Erneut im Wald, später dann durch Wiesenland steigt man wieder zum Bodensee ab, durchquert das Siedlungsgebiet von Eschenz (der Dorfname geht auf den Brücken- und Hafenort Tasgetium aus der Römerzeit zurück) und gelangt zu einem Holzsteg, der über das seichte Ufergebiet hinweg zur winzigen Insel Werd führt, die schon in der Steinzeit besiedelt war. An diesem von der Welt entrückten Ort steht, von Bäumen, Rasenflächen mit Sitzbänken und Blumenbeeten umgeben, seit dem 8. Jahrhundert ein kleines Kloster.
Das Inselchen ist öffentlich zugänglich, Besucherinnen und Besucher werden einzig gebeten, keinen Lärm zu veranstalten. Wer den Steg beschreitet, kommt an einer Tafel vorbei, auf der es heisst: «Wenn du glaubst: Bete! Wenn du nicht glaubst: Bewundere!» Die vermeintlich imperative Formel zeugt von einer liberalen Grundhaltung: Die einmalige Stätte steht allen Menschen offen, unbesehen von ihrer Religiosität.

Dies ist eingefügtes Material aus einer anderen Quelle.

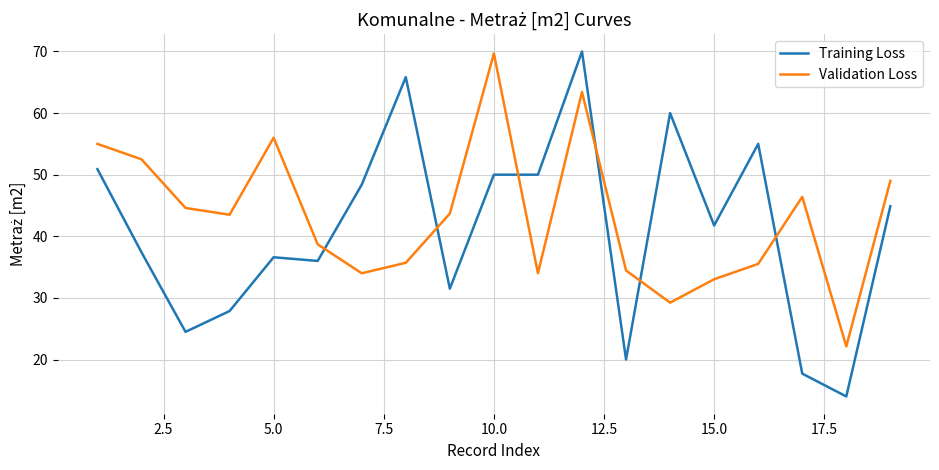

True or false: Validation Loss and Training Loss intersect in this chart.

True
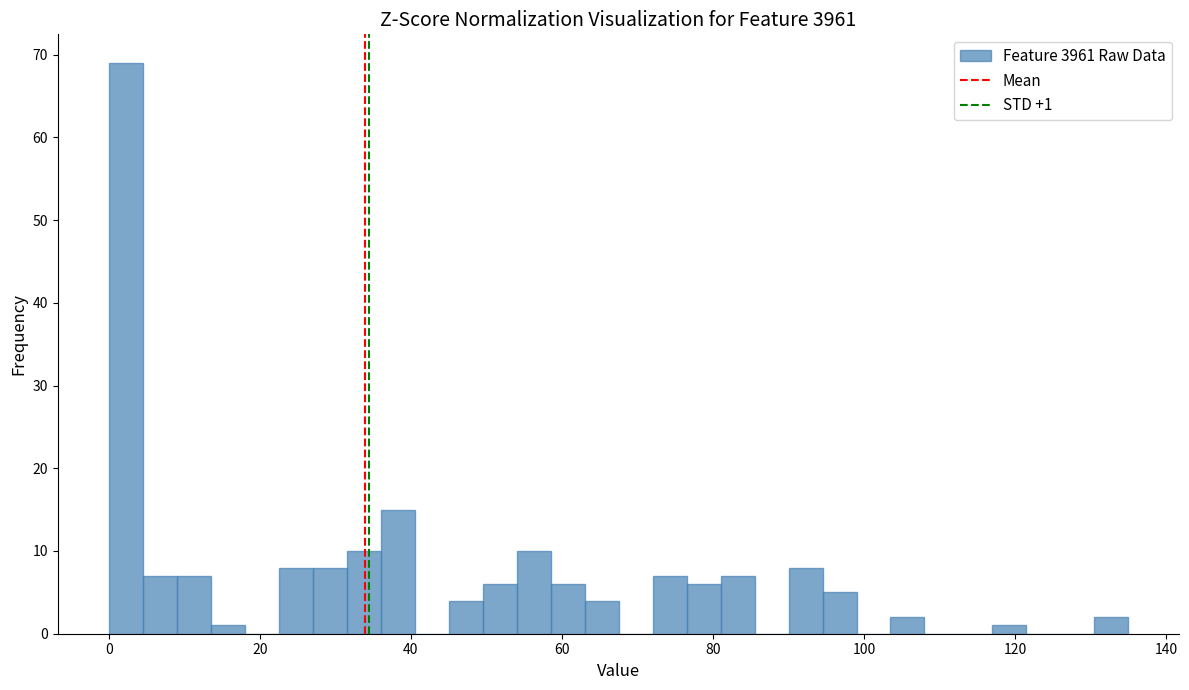

Around what value on the x-axis is the tallest bar? Give the approximate position of its centre, as read against the axis.

2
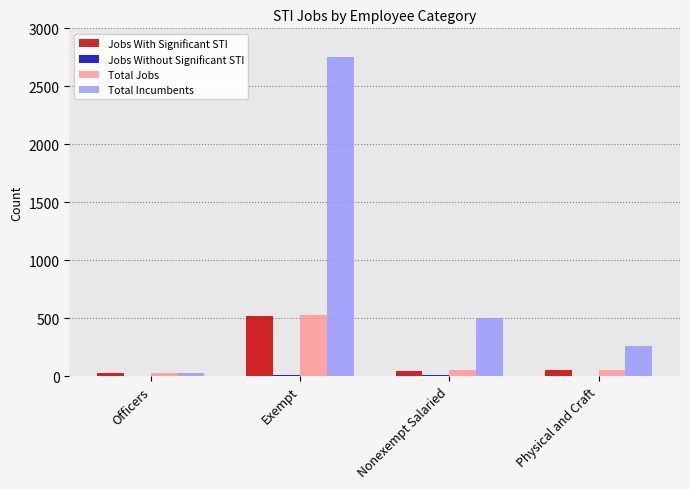

How many data points does each series have?

4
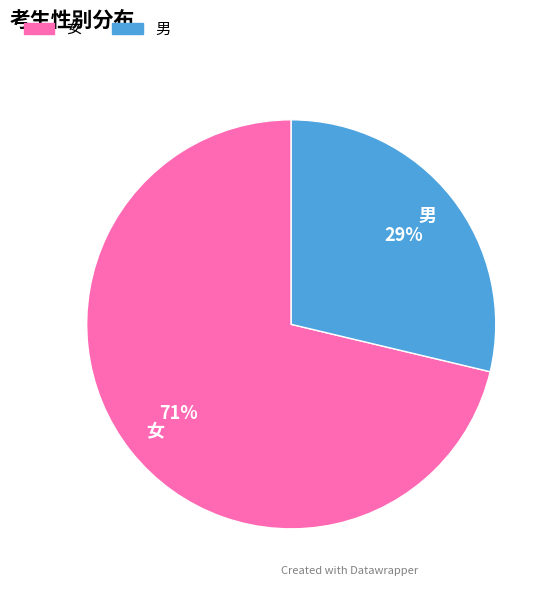

Count the number of slices in the pie.

2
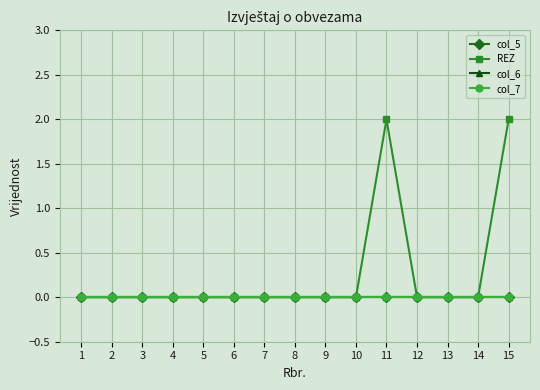

Does the chart have visible grid lines?

Yes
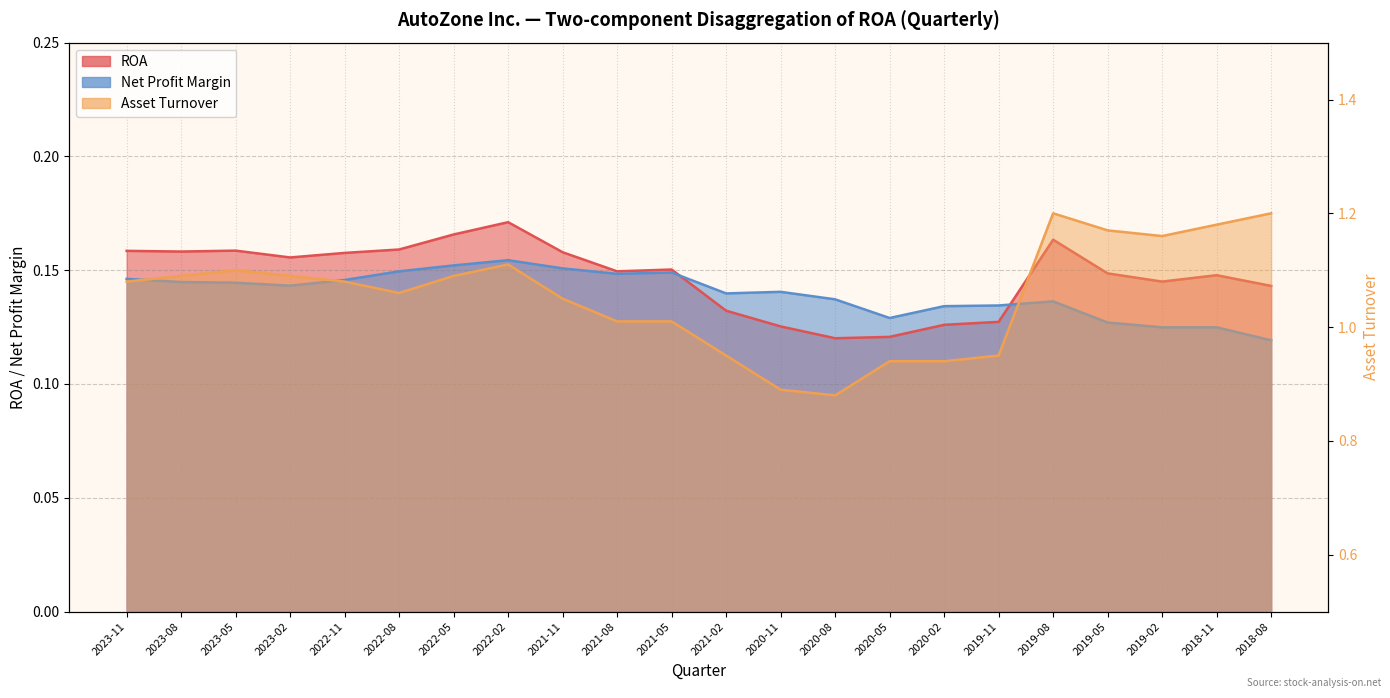

What is the value of the ROA point at the 7th from the left?

0.2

Die heute von Franziskanern geführte Abtei geht auf den heiligen Otmar zurück. Dieser hatte eine vom irischen Missionar Gallus gegründete Eremitenzelle zum Kloster St. Gallen entwickelt und den Konvent als erster Abt zur Blüte gebracht. Das rief Neider auf den Plan, die den erfolgreichen Mönch verleumdeten, ihn ins Gefängnis werfen liessen und später auf die Insel verbannten, wo er im Jahr 759 verstarb. Dort wurde er zunächst auch beigesetzt, doch nachdem er heiliggesprochen worden war, verlegte man seine Gebeine nach St. Gallen.

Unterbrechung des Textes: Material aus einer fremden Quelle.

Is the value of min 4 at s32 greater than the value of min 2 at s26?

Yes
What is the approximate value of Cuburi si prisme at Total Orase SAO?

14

Je mehr man sich auf dem Uferweg dem Städtchen Stein am Rhein nähert, umso mehr verengt sich der Untersee zu einem stattlichen Fluss. Bevor man die kurze Tour am Bahnhof beendet, sollte man einen Abstecher über die Rheinbrücke hinweg in die Altstadt machen. Sie verfügt über ein ausserordentlich gut erhaltenes Ortsbild. Am Rand des mittelalterlichen Stadtkerns, direkt am Ufer des Rheins, liegt das ehemalige Benediktinerkloster St. Georgen. Der Gebäudekomplex gilt als eine der schönsten und besterhaltenen mittelalterlichen Klosteranlagen der Schweiz. Zur Reformationszeit hatte die damalige Schutzherrschaft Zürich die Schliessung der Abtei verfügt. Die Gebäude dienten in der Folge bis Anfang des 19. Jahrhunderts als Zürcher Amtssitz, verfielen danach zusehends, konnten aber schliesslich vor dem Abbruch gerettet und renoviert werden.